What to do -
In the records below, find each line holding the word "стали" and copy it.
□ □ □ □ □
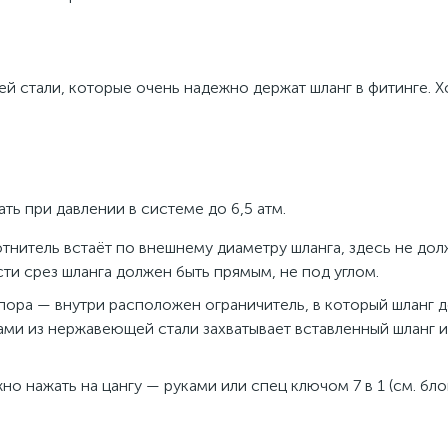
й стали, которые очень надежно держат шланг в фитинге. Х
ь при давлении в системе до 6,5 атм.
лотнитель встаёт по внешнему диаметру шланга, здесь не до
ти срез шланга должен быть прямым, не под углом.
упора — внутри расположен ограничитель, в который шланг 
цами из нержавеющей стали захватывает вставленный шланг 
но нажать на цангу — руками или спец ключом 7 в 1 (см. бло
□ □ □ □ □
Exercise output -
й стали, которые очень надежно держат шланг в фитинге. Х
цами из нержавеющей стали захватывает вставленный шланг 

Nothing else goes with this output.